Non a caso l’aereo privato di Prigozhin è caduto in Russia poco dopo l’ultimo videomessaggio del leader mercenario, inviato proprio dall’Africa. E potrebbe essere più di un segnale. Putin temeva che Prigozhin potesse metterlo in difficoltà defezionando? Temeva che mantenerlo in vita potesse costituire una mninaccia grave alla sicurezza del suo potere? O ha voluto, in forma più prosaica, riaffermare la legge del più forte contro il “traditore”?

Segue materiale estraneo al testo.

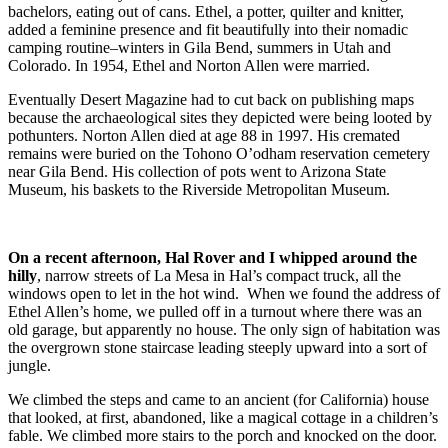
bachelors, eating out of cans. Ethel, a potter, quilter and knitter,
added a feminine presence and fit beautifully into their nomadic
camping routine–winters in Gila Bend, summers in Utah and
Colorado. In 1954, Ethel and Norton Allen were married.
Eventually Desert Magazine had to cut back on publishing maps
because the archaeological sites they depicted were being looted by
pothunters. Norton Allen died at age 88 in 1997. His cremated
remains were buried on the Tohono O’odham reservation cemetery
near Gila Bend. His collection of pots went to Arizona State
Museum, his baskets to the Riverside Metropolitan Museum.
On a recent afternoon, Hal Rover and I whipped around the
hilly
, narrow streets of La Mesa in Hal’s compact truck, all the
windows open to let in the hot wind. When we found the address of
Ethel Allen’s home, we pulled off in a turnout where there was an
old garage, but apparently no house. The only sign of habitation was
the overgrown stone staircase leading steeply upward into a sort of
jungle.
We climbed the steps and came to an ancient (for California) house
that looked, at first, abandoned, like a magical cottage in a children’s
fable. We climbed more stairs to the porch and knocked on the door.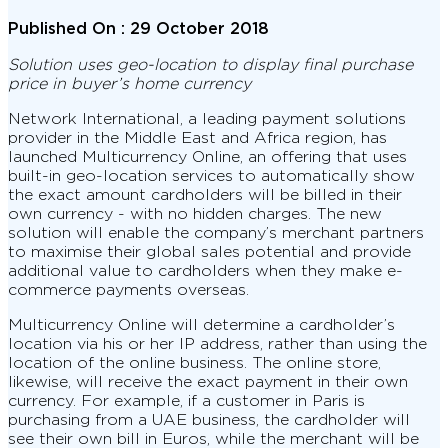
Published On :
29 October 2018
Solution uses geo-location to display final purchase
price in buyer’s home currency
Network International, a leading payment solutions
provider in the Middle East and Africa region, has
launched Multicurrency Online, an offering that uses
built-in geo-location services to automatically show
the exact amount cardholders will be billed in their
own currency - with no hidden charges. The new
solution will enable the company’s merchant partners
to maximise their global sales potential and provide
additional value to cardholders when they make e-
commerce payments overseas.
Multicurrency Online will determine a cardholder’s
location via his or her IP address, rather than using the
location of the online business. The online store,
likewise, will receive the exact payment in their own
currency. For example, if a customer in Paris is
purchasing from a UAE business, the cardholder will
see their own bill in Euros, while the merchant will be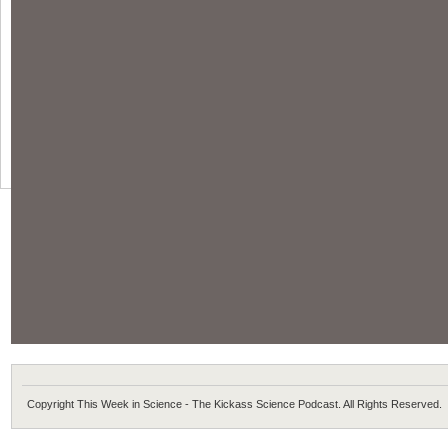
Copyright This Week in Science - The Kickass Science Podcast. All Rights Reserved.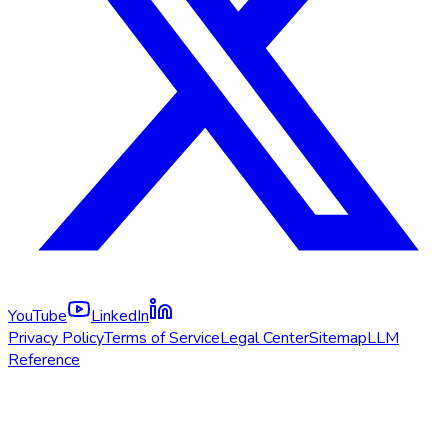
YouTube
LinkedIn
Privacy Policy
Terms of Service
Legal Center
Sitemap
LLM
Reference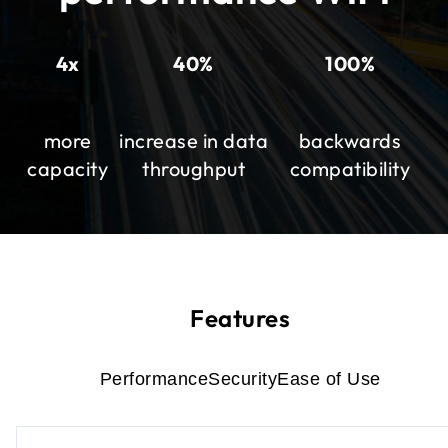
4x
40%
100%
more
increase in data
backwards
capacity
throughput
compatibility
Features
Performance
Security
Ease of Use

Aggiungiamo un’ultima nota: con la controffensiva ucraina in atto, Putin voleva con ogni probabilità riaffermare la sua fiducia nei vertici militari, ora più che mai vitali per il suo potere. E mandare un messaggio chiave a possibili nemici del suo potere: “Abbattere un business jet è anche un messaggio per le élite russe, che fanno molto affidamento sull’aviazione privata per spostarsi nel paese. Se Putin è disposto a raggiungere e uccidere Prigozhin in pieno giorno sulla Russia, nessuno è al sicuro”, ha scritto The Atlantic che parla di “omicidio di Stato” per la morte di Prigozhin. Nella Russia delle morti sospette nelle élite che si rincorrono da inizio guerra, Putin vuole riaffermare la sua supremazia? Le presidenziali del 2024 si avvicinano giorno dopo giorno e il capo di Stato vuole puntare a un nuovo mandato con il sostegno di opinione pubblica e Stato profondo. L’eliminazione di Prigozhin può mostrare che al Cremlino c’è, ancora, un uomo desideroso di essere solo al comando. Ma anche mostrare fragilità e lotte interne in un impero dal cuore sempre più conteso.